In your answer, repeat each line of the data exactly.

━━━ Material for this task

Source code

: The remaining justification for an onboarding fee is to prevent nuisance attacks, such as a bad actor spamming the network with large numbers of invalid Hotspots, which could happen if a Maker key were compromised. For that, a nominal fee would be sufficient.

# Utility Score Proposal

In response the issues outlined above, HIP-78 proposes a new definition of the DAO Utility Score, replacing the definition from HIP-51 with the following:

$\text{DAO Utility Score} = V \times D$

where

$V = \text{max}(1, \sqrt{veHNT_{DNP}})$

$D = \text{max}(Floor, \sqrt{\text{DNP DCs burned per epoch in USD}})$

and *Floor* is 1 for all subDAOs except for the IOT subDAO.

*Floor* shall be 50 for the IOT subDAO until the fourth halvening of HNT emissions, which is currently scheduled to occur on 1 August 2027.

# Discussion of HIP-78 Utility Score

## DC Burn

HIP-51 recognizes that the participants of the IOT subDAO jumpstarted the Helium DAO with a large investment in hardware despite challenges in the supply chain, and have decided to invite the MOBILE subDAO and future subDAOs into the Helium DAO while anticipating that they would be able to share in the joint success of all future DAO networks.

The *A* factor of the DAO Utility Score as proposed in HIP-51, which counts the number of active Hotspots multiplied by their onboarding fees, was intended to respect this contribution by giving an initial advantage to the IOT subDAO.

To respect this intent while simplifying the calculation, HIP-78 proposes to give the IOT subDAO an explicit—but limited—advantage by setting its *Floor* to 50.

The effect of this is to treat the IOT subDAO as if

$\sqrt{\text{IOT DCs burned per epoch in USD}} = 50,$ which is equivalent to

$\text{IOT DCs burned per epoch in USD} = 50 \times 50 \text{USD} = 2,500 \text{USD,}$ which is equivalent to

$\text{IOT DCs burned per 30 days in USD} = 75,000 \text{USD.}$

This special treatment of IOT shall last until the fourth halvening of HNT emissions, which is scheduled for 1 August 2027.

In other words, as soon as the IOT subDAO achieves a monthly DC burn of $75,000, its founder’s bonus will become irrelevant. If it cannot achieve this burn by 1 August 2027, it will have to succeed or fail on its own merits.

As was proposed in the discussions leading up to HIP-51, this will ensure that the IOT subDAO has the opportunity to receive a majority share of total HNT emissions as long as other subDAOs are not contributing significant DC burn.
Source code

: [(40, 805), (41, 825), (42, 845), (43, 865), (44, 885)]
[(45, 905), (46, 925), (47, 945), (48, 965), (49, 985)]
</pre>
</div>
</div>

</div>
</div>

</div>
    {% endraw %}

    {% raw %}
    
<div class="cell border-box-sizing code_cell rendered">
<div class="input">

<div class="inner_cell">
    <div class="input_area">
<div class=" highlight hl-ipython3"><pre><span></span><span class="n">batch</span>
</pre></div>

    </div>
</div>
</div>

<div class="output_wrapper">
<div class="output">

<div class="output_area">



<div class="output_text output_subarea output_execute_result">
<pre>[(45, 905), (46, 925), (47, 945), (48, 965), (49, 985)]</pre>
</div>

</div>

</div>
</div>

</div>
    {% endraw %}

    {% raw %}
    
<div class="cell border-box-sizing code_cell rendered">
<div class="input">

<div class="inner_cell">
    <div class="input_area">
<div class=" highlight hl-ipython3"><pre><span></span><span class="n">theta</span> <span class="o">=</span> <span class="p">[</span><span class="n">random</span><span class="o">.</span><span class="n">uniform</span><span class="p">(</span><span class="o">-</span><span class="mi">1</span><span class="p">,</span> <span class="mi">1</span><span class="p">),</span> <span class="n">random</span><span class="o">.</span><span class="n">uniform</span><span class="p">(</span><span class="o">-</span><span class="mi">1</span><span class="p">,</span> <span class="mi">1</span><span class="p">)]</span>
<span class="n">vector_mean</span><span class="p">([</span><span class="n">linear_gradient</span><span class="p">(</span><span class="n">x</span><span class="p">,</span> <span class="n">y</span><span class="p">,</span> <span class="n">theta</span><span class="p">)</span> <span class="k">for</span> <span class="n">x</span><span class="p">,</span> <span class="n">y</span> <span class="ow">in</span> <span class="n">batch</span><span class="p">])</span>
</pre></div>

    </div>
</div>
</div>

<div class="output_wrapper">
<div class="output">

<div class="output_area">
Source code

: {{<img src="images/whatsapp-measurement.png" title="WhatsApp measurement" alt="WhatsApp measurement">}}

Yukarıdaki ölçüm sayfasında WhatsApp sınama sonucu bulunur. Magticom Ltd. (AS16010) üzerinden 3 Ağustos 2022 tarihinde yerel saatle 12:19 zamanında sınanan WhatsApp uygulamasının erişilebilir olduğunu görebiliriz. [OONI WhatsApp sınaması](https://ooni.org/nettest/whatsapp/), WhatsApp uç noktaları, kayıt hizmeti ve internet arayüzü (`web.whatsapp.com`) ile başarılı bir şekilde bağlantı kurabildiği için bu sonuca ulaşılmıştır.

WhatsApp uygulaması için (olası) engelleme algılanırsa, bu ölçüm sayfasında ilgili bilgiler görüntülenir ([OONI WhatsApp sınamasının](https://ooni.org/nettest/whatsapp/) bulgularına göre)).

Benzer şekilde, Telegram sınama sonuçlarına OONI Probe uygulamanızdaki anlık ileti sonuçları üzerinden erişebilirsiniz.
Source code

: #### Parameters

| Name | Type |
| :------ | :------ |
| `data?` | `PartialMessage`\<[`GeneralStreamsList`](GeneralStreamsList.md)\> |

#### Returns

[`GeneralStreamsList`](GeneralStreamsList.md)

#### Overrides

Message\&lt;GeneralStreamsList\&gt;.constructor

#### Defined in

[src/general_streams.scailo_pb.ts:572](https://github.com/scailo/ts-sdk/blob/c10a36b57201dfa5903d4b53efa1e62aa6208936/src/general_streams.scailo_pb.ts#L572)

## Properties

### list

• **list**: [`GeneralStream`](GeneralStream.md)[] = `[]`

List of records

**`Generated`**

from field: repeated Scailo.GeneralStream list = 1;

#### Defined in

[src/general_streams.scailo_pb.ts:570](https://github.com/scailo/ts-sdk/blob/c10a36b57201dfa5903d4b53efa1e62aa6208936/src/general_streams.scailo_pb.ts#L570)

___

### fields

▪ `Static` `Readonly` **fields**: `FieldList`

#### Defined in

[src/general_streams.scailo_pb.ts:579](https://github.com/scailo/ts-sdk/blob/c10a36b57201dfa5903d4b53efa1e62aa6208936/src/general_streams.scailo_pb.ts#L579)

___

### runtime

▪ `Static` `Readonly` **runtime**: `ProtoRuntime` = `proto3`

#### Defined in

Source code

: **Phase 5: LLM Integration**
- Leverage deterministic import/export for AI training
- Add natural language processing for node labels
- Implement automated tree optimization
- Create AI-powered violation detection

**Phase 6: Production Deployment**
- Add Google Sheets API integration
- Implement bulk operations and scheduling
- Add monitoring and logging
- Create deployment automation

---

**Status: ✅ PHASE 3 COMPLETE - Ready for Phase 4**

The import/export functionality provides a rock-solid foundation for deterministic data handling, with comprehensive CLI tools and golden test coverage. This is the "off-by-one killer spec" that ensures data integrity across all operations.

━━━━━━

(Solution for this task):
Source code

: The remaining justification for an onboarding fee is to prevent nuisance attacks, such as a bad actor spamming the network with large numbers of invalid Hotspots, which could happen if a Maker key were compromised. For that, a nominal fee would be sufficient.

# Utility Score Proposal

In response the issues outlined above, HIP-78 proposes a new definition of the DAO Utility Score, replacing the definition from HIP-51 with the following:

$\text{DAO Utility Score} = V \times D$

where

$V = \text{max}(1, \sqrt{veHNT_{DNP}})$

$D = \text{max}(Floor, \sqrt{\text{DNP DCs burned per epoch in USD}})$

and *Floor* is 1 for all subDAOs except for the IOT subDAO.

*Floor* shall be 50 for the IOT subDAO until the fourth halvening of HNT emissions, which is currently scheduled to occur on 1 August 2027.

# Discussion of HIP-78 Utility Score

## DC Burn

HIP-51 recognizes that the participants of the IOT subDAO jumpstarted the Helium DAO with a large investment in hardware despite challenges in the supply chain, and have decided to invite the MOBILE subDAO and future subDAOs into the Helium DAO while anticipating that they would be able to share in the joint success of all future DAO networks.

The *A* factor of the DAO Utility Score as proposed in HIP-51, which counts the number of active Hotspots multiplied by their onboarding fees, was intended to respect this contribution by giving an initial advantage to the IOT subDAO.

To respect this intent while simplifying the calculation, HIP-78 proposes to give the IOT subDAO an explicit—but limited—advantage by setting its *Floor* to 50.

The effect of this is to treat the IOT subDAO as if

$\sqrt{\text{IOT DCs burned per epoch in USD}} = 50,$ which is equivalent to

$\text{IOT DCs burned per epoch in USD} = 50 \times 50 \text{USD} = 2,500 \text{USD,}$ which is equivalent to

$\text{IOT DCs burned per 30 days in USD} = 75,000 \text{USD.}$

This special treatment of IOT shall last until the fourth halvening of HNT emissions, which is scheduled for 1 August 2027.

In other words, as soon as the IOT subDAO achieves a monthly DC burn of $75,000, its founder’s bonus will become irrelevant. If it cannot achieve this burn by 1 August 2027, it will have to succeed or fail on its own merits.

As was proposed in the discussions leading up to HIP-51, this will ensure that the IOT subDAO has the opportunity to receive a majority share of total HNT emissions as long as other subDAOs are not contributing significant DC burn.
Source code

: [(40, 805), (41, 825), (42, 845), (43, 865), (44, 885)]
[(45, 905), (46, 925), (47, 945), (48, 965), (49, 985)]
</pre>
</div>
</div>

</div>
</div>

</div>
    {% endraw %}

    {% raw %}
    
<div class="cell border-box-sizing code_cell rendered">
<div class="input">

<div class="inner_cell">
    <div class="input_area">
<div class=" highlight hl-ipython3"><pre><span></span><span class="n">batch</span>
</pre></div>

    </div>
</div>
</div>

<div class="output_wrapper">
<div class="output">

<div class="output_area">



<div class="output_text output_subarea output_execute_result">
<pre>[(45, 905), (46, 925), (47, 945), (48, 965), (49, 985)]</pre>
</div>

</div>

</div>
</div>

</div>
    {% endraw %}

    {% raw %}
    
<div class="cell border-box-sizing code_cell rendered">
<div class="input">

<div class="inner_cell">
    <div class="input_area">
<div class=" highlight hl-ipython3"><pre><span></span><span class="n">theta</span> <span class="o">=</span> <span class="p">[</span><span class="n">random</span><span class="o">.</span><span class="n">uniform</span><span class="p">(</span><span class="o">-</span><span class="mi">1</span><span class="p">,</span> <span class="mi">1</span><span class="p">),</span> <span class="n">random</span><span class="o">.</span><span class="n">uniform</span><span class="p">(</span><span class="o">-</span><span class="mi">1</span><span class="p">,</span> <span class="mi">1</span><span class="p">)]</span>
<span class="n">vector_mean</span><span class="p">([</span><span class="n">linear_gradient</span><span class="p">(</span><span class="n">x</span><span class="p">,</span> <span class="n">y</span><span class="p">,</span> <span class="n">theta</span><span class="p">)</span> <span class="k">for</span> <span class="n">x</span><span class="p">,</span> <span class="n">y</span> <span class="ow">in</span> <span class="n">batch</span><span class="p">])</span>
</pre></div>

    </div>
</div>
</div>

<div class="output_wrapper">
<div class="output">

<div class="output_area">
Source code

: {{<img src="images/whatsapp-measurement.png" title="WhatsApp measurement" alt="WhatsApp measurement">}}

Yukarıdaki ölçüm sayfasında WhatsApp sınama sonucu bulunur. Magticom Ltd. (AS16010) üzerinden 3 Ağustos 2022 tarihinde yerel saatle 12:19 zamanında sınanan WhatsApp uygulamasının erişilebilir olduğunu görebiliriz. [OONI WhatsApp sınaması](https://ooni.org/nettest/whatsapp/), WhatsApp uç noktaları, kayıt hizmeti ve internet arayüzü (`web.whatsapp.com`) ile başarılı bir şekilde bağlantı kurabildiği için bu sonuca ulaşılmıştır.

WhatsApp uygulaması için (olası) engelleme algılanırsa, bu ölçüm sayfasında ilgili bilgiler görüntülenir ([OONI WhatsApp sınamasının](https://ooni.org/nettest/whatsapp/) bulgularına göre)).

Benzer şekilde, Telegram sınama sonuçlarına OONI Probe uygulamanızdaki anlık ileti sonuçları üzerinden erişebilirsiniz.
Source code

: #### Parameters

| Name | Type |
| :------ | :------ |
| `data?` | `PartialMessage`\<[`GeneralStreamsList`](GeneralStreamsList.md)\> |

#### Returns

[`GeneralStreamsList`](GeneralStreamsList.md)

#### Overrides

Message\&lt;GeneralStreamsList\&gt;.constructor

#### Defined in

[src/general_streams.scailo_pb.ts:572](https://github.com/scailo/ts-sdk/blob/c10a36b57201dfa5903d4b53efa1e62aa6208936/src/general_streams.scailo_pb.ts#L572)

## Properties

### list

• **list**: [`GeneralStream`](GeneralStream.md)[] = `[]`

List of records

**`Generated`**

from field: repeated Scailo.GeneralStream list = 1;

#### Defined in

[src/general_streams.scailo_pb.ts:570](https://github.com/scailo/ts-sdk/blob/c10a36b57201dfa5903d4b53efa1e62aa6208936/src/general_streams.scailo_pb.ts#L570)

___

### fields

▪ `Static` `Readonly` **fields**: `FieldList`

#### Defined in

[src/general_streams.scailo_pb.ts:579](https://github.com/scailo/ts-sdk/blob/c10a36b57201dfa5903d4b53efa1e62aa6208936/src/general_streams.scailo_pb.ts#L579)

___

### runtime

▪ `Static` `Readonly` **runtime**: `ProtoRuntime` = `proto3`

#### Defined in

Source code

: **Phase 5: LLM Integration**
- Leverage deterministic import/export for AI training
- Add natural language processing for node labels
- Implement automated tree optimization
- Create AI-powered violation detection

**Phase 6: Production Deployment**
- Add Google Sheets API integration
- Implement bulk operations and scheduling
- Add monitoring and logging
- Create deployment automation

---

**Status: ✅ PHASE 3 COMPLETE - Ready for Phase 4**

The import/export functionality provides a rock-solid foundation for deterministic data handling, with comprehensive CLI tools and golden test coverage. This is the "off-by-one killer spec" that ensures data integrity across all operations.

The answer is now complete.